EXERCISE: Look through the listing below for the line containing "right back paw: (278, 910)". Copy it and each line after it up to and including the line containing "left front paw: (302, 253)", exactly, leaving out pictures.

DATA PROVIDED:
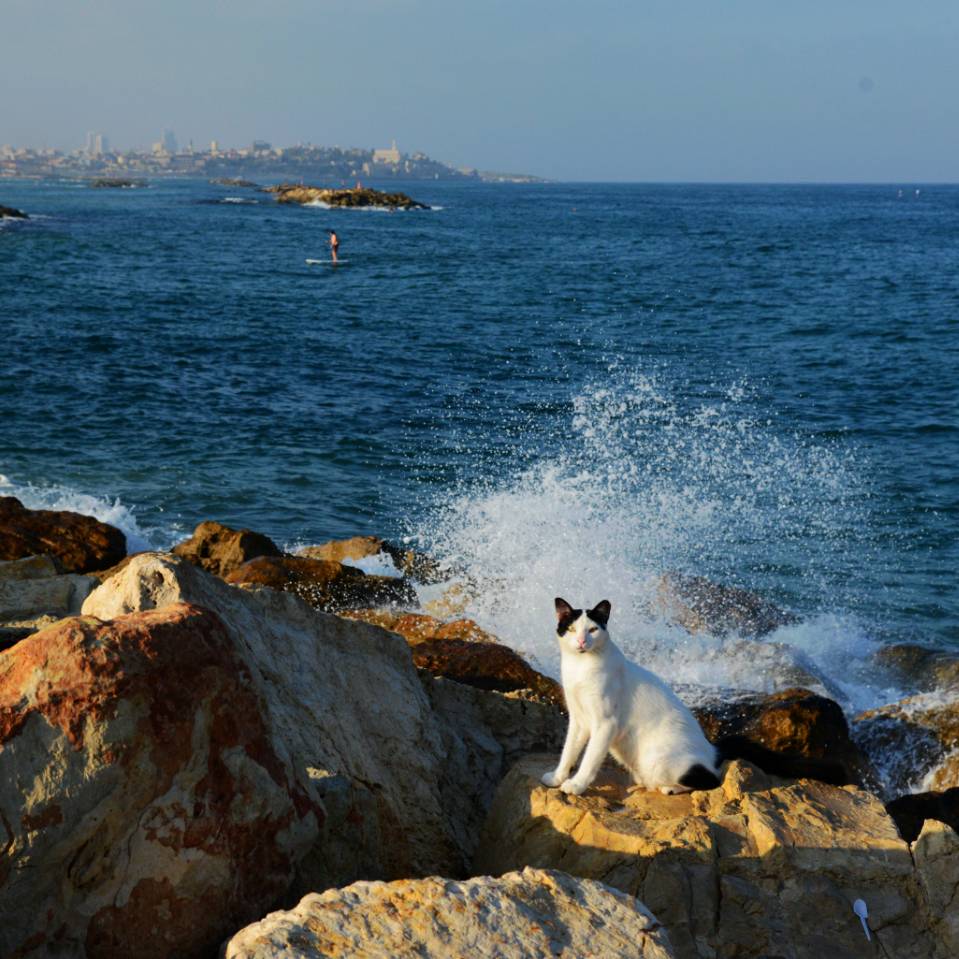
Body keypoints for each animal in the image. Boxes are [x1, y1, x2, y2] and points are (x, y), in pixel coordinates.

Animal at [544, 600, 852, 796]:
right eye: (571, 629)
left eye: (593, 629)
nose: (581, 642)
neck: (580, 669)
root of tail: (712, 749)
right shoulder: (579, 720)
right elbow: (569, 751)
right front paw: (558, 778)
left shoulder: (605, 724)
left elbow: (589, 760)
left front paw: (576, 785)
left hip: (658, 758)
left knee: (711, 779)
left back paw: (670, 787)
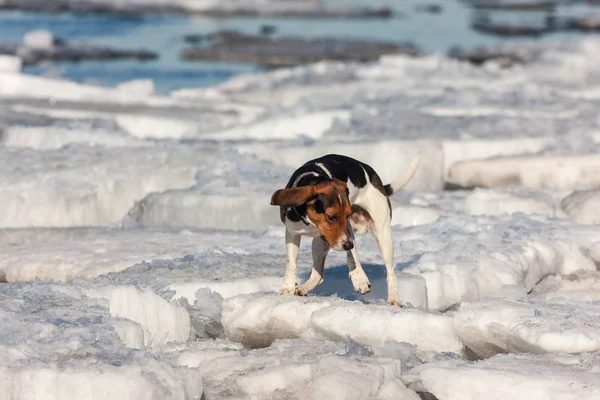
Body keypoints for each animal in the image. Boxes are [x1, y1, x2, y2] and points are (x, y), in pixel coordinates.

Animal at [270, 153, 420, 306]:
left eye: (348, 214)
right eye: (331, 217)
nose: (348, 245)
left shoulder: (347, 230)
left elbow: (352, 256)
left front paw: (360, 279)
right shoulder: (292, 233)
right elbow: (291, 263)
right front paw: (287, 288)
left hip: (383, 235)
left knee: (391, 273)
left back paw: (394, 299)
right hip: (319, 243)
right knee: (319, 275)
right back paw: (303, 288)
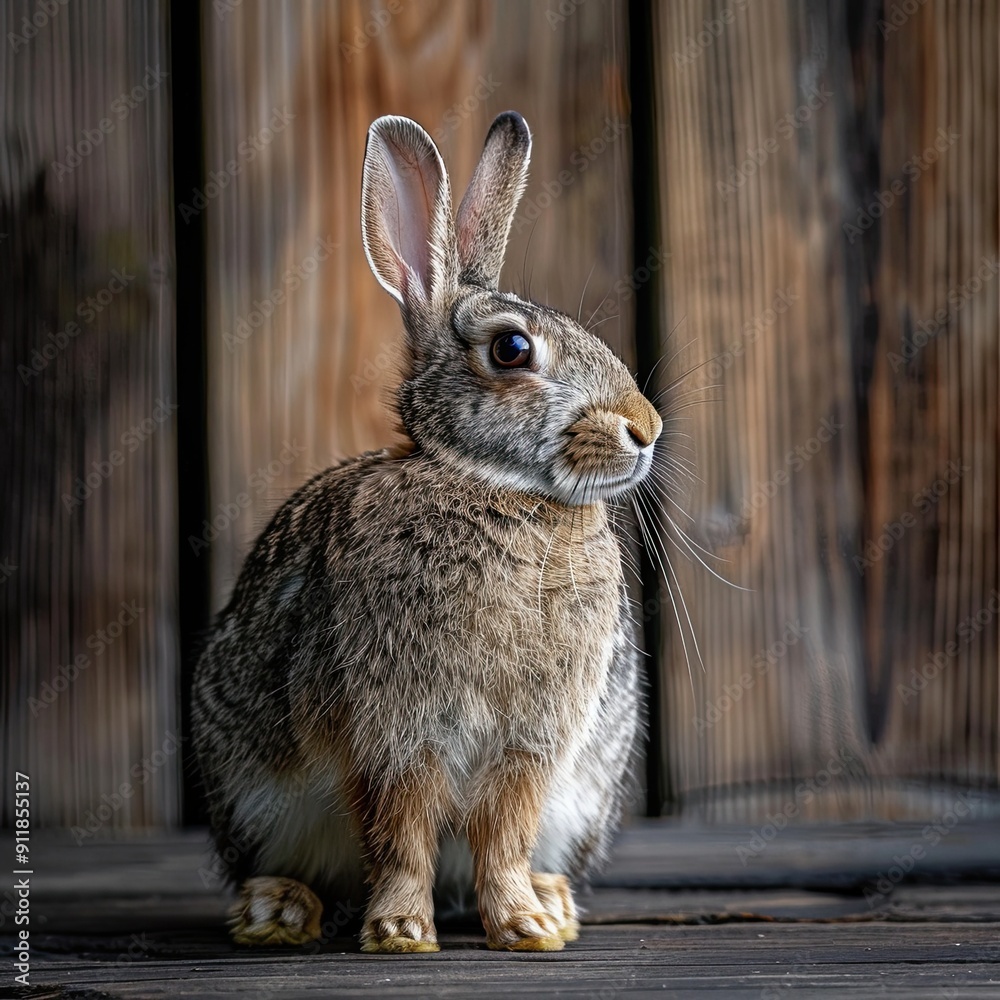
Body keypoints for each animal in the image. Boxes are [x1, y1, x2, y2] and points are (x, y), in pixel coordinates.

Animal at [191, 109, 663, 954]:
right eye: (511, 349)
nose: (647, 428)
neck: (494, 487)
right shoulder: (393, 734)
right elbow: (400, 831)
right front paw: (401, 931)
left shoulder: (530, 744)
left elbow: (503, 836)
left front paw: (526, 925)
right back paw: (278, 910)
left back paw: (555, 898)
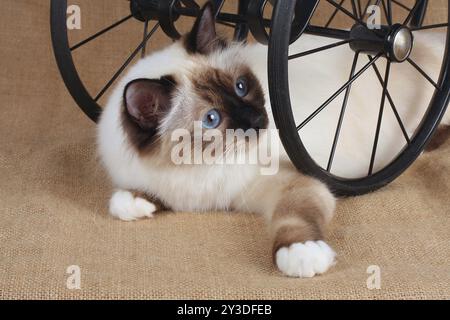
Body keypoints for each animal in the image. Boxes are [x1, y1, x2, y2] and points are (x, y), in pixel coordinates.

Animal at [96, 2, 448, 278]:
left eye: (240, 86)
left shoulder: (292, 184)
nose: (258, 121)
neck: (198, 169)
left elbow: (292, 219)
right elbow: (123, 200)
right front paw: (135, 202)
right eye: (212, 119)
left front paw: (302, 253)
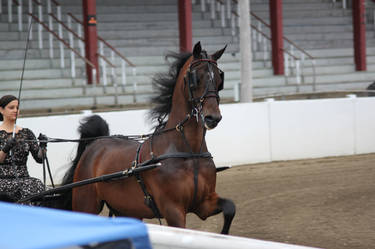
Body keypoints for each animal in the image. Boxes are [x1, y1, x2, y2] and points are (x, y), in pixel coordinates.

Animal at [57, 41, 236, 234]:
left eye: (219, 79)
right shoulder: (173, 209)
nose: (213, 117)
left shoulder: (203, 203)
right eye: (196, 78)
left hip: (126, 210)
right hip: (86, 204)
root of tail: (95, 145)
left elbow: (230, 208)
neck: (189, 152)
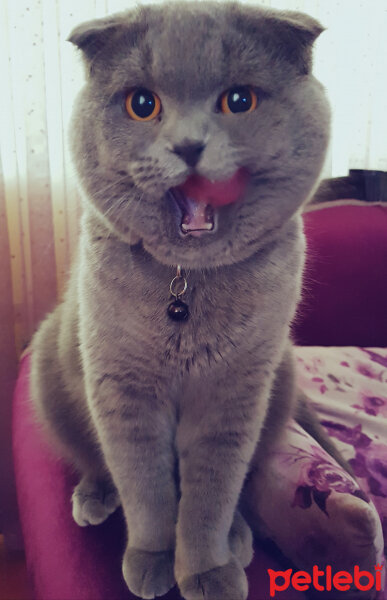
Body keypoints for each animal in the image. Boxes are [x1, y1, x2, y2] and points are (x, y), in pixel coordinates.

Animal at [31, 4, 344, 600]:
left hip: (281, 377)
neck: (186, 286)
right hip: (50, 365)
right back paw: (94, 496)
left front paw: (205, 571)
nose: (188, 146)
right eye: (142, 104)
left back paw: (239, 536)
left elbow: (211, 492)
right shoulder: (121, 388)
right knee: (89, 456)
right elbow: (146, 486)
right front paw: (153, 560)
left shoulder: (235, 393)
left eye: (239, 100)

* * *

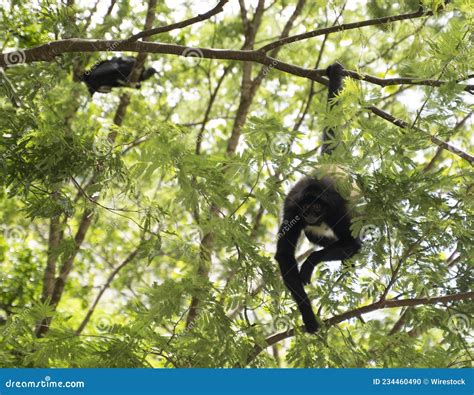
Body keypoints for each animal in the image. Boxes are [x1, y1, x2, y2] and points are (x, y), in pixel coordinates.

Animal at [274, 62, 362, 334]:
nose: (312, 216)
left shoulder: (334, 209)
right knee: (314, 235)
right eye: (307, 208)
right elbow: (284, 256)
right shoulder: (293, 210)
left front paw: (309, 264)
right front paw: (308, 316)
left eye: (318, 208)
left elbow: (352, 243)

RESPONSE FOR THIS EXERCISE:
right back paw: (278, 910)
left back paw: (555, 898)
Body keypoints for each animal in the image. Boxes are [x1, y1, x2, y2] and points are (x, y), in pixel coordinates.

Animal at [96, 2, 448, 278]:
left eye: (240, 86)
left shoulder: (292, 184)
nose: (258, 121)
neck: (198, 169)
left elbow: (292, 219)
right elbow: (123, 200)
right front paw: (135, 202)
right eye: (212, 119)
left front paw: (302, 253)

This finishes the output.